Anelito è il titolo dell’opera. Dalla letteratura si evince che
si “anela” ad un traguardo con tutte le proprie forze, metali e fisiche, fino al limite del dolore. A questo fine, Pavesi ha pensato di umanizzare il cavallo, per poter utilizzare una maggior libertà di espressione, traslando i significati palesi e reconditi dal mondo degli uomini a quello del nobile animale, da sempre accreditato dalla simbologia psicologica, anche dell’intelligenza e della sensibilità, paragonabili a quelle dell’uomo.
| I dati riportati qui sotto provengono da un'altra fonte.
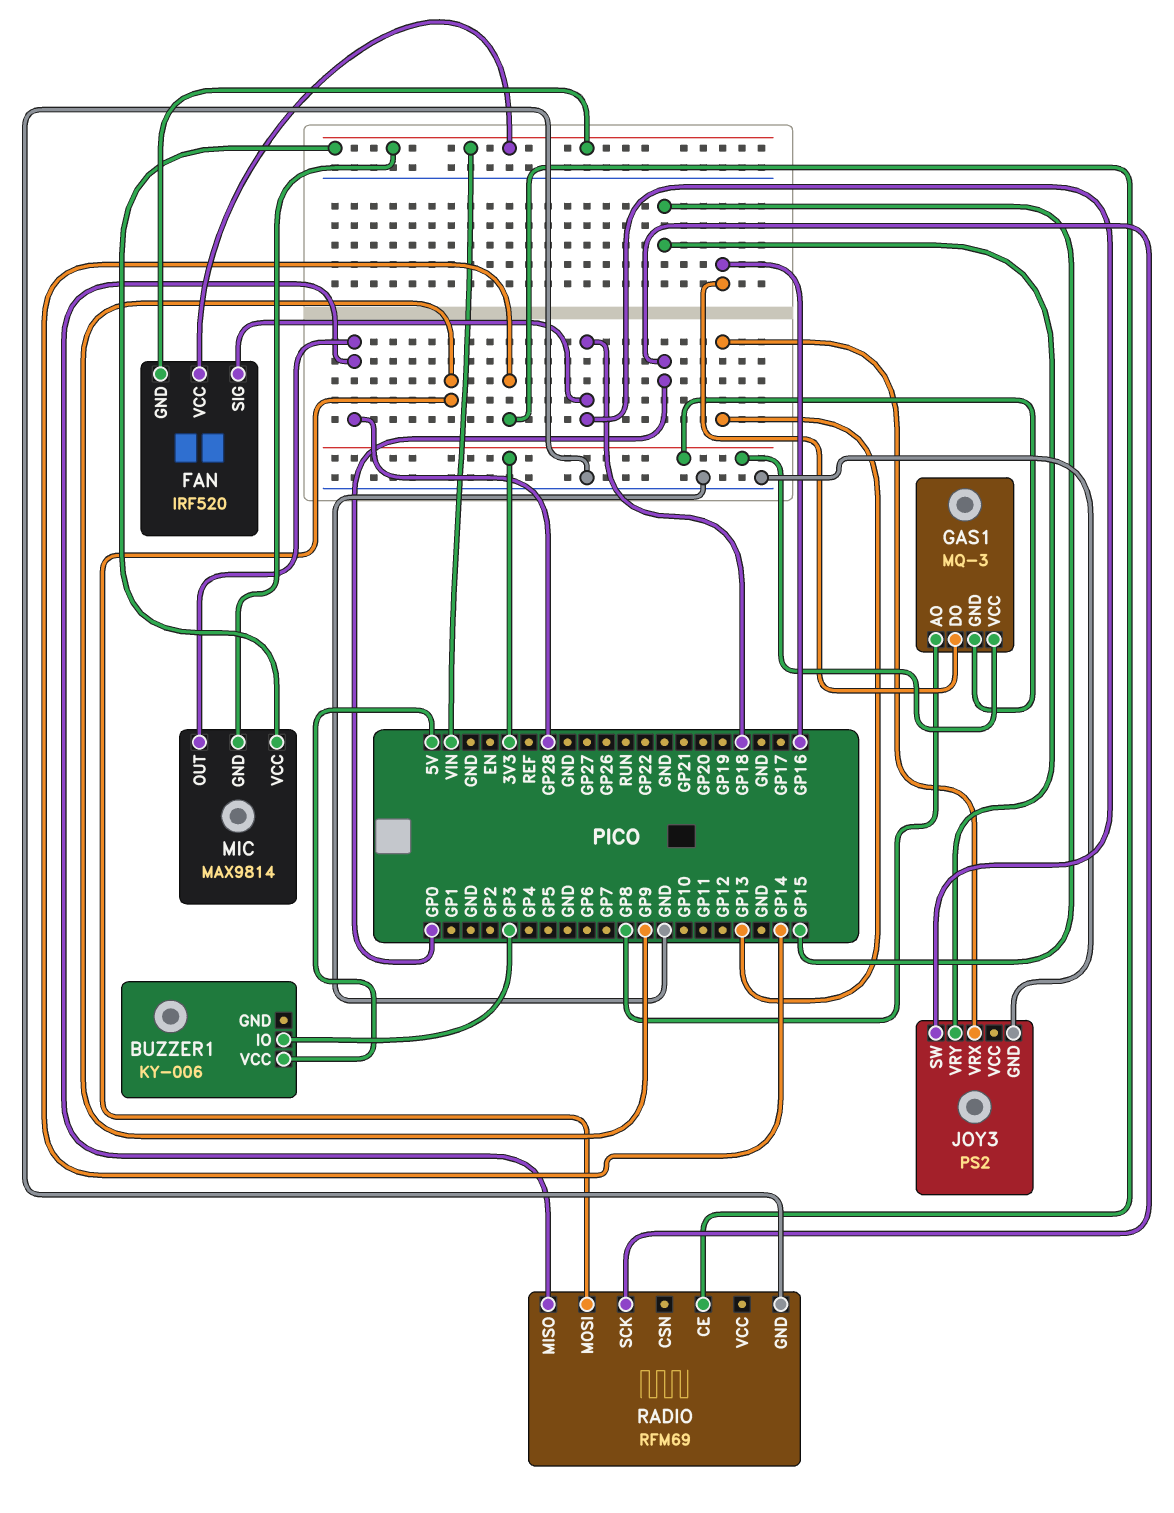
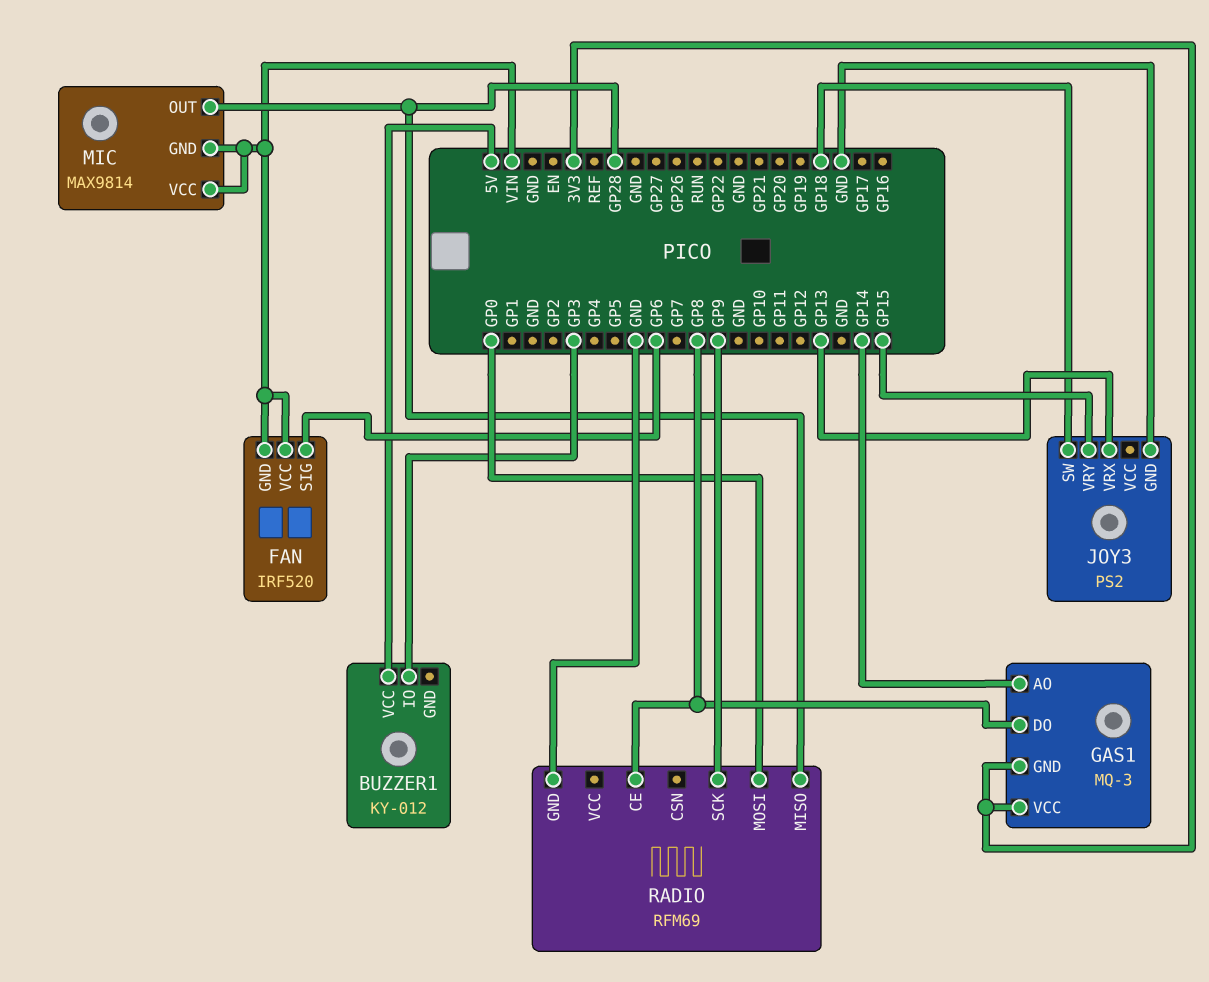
BUZZER1: KY-006 -> KY-012
FAN pin SIG: GP18 -> GP6
GAS1 pin AO: GP8 -> GP14
GAS1 pin DO: GP16 -> GP8
RADIO pin CE: GP14 -> GP8
RADIO pin MOSI: GP9 -> GP0
RADIO pin SCK: GP0 -> GP9

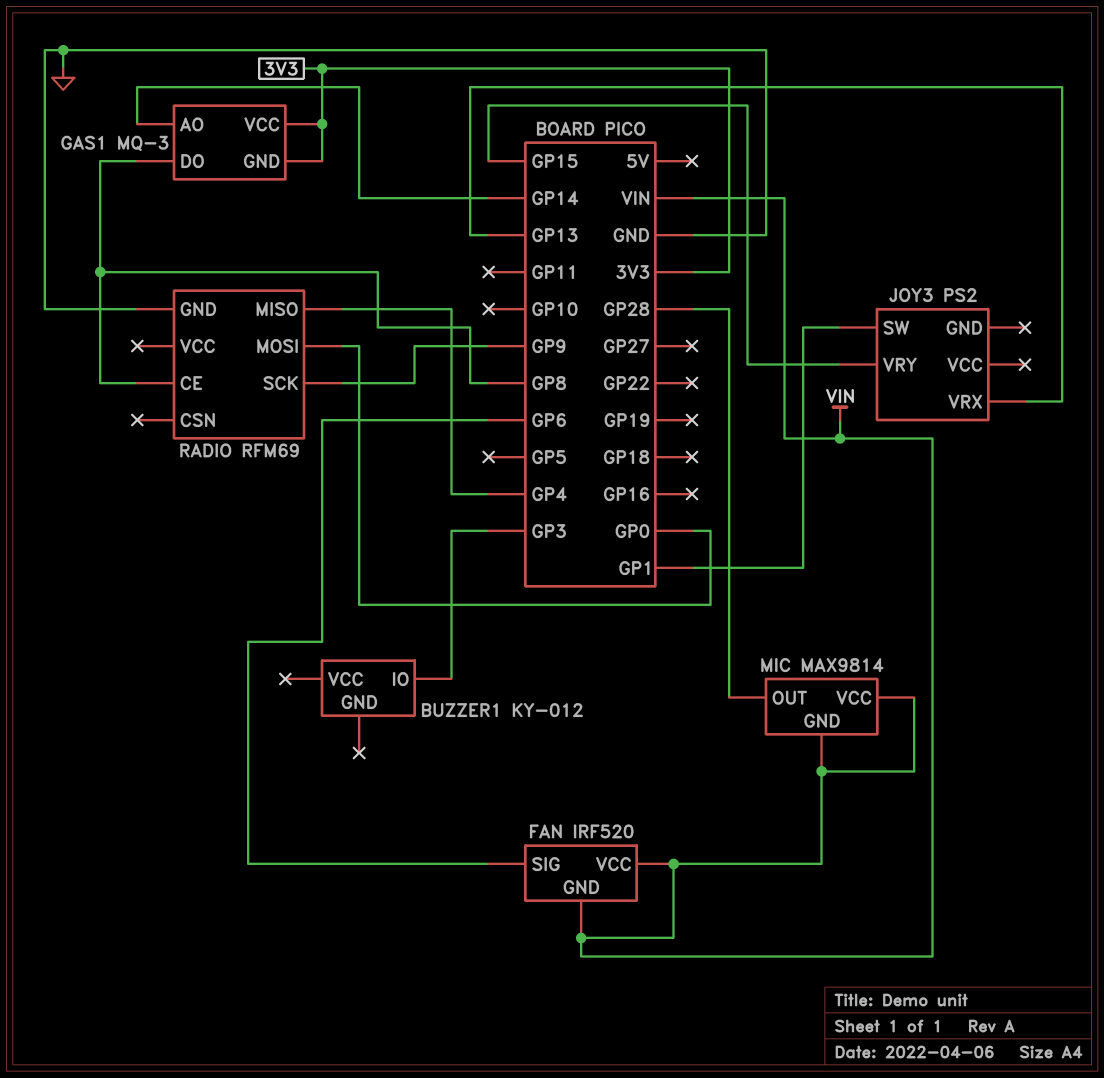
BUZZER1 pin VCC: 5V -> none
JOY3 pin GND: GND -> none
JOY3 pin SW: GP18 -> GP1
RADIO pin MISO: GP28 -> GP4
Tenendo conto che la destinazione, pensata fin dall’inizio di questo progetto, è l’area circostante l’ospedale S. Maria Nuova, e precisamente il CORE, il nuovo Centro Oncoematologico, viene immediato dedurre che ‘anelito, cui si riferisce il titolo dell’opera, è quello che tende alla “liberazione dalla sofferenza”. Una lettura più diretta e spontanea è quella che “dovrebbe essere possibile superare la debolezza del corpo, provocata dalla malattia, con la grande forza dello spirito e del pensiero”.
In Scultura, la ricerca dell’espressione inizia nel V secolo A.C. con Mirone e Policleto che, nella figura umana, dilatano il gesto atletico oltre i limiti del “canone” da loro stessi imposto, fino ad arrivare, dopo oltre due millenni, alla furia quasi selvaggia del Balzac di Rodin, dell’ultima decade del XIX secolo. Senza dimenticare che il percorso si è svolto anche attraverso i Crocifissi del gotico-bizantino e le grandi opere del Rinascimento, una per tutte la michelangiolesca, discussa e inquietante Pietà Rondanini. Nel XX secolo poi, dopo le due guerre mondiali, col loro carico di disperazione, di orrore, e
di morte, ‘espressione’ per l’artista è diventata una cosa in cui calarsi, e vivere dall’interno dell’opera stessa.
Ma per spiegare più facilmente questa affermazione, dobbiamo scomodare il concetto kantiano di “Sublime”, ovvero quel sentimento che riesce a far coesistere nella stessa opera lo sgomento e la bellezza. Tra le fonti del “Sublime” annoveriamo la vastità e la magnificenza, la luce e l’oscurità, la positività e la negatività, mentre l’effetto primario è soprattutto lo stupore. Mario Pavesi, con questa opera gigantesca, alta sei metri e pesante alcune tonnellate di bronzo, ha voluto e saputo andare oltre il suo stile sobrio e convincente, ottenendo una figura di intensa interiorità, sottolineata, oltre che dai volumi, anche da un’accuratissima resa delle superfici.
Anelito, in questo caso, non è un semplice stato d’animo, ma una forte reazione alla ineluttabilità del destino, non un imbelle e rassegnato fatalismo, ma la spinta e l’impegno a non accettare gli insulti di una fortuna avversa.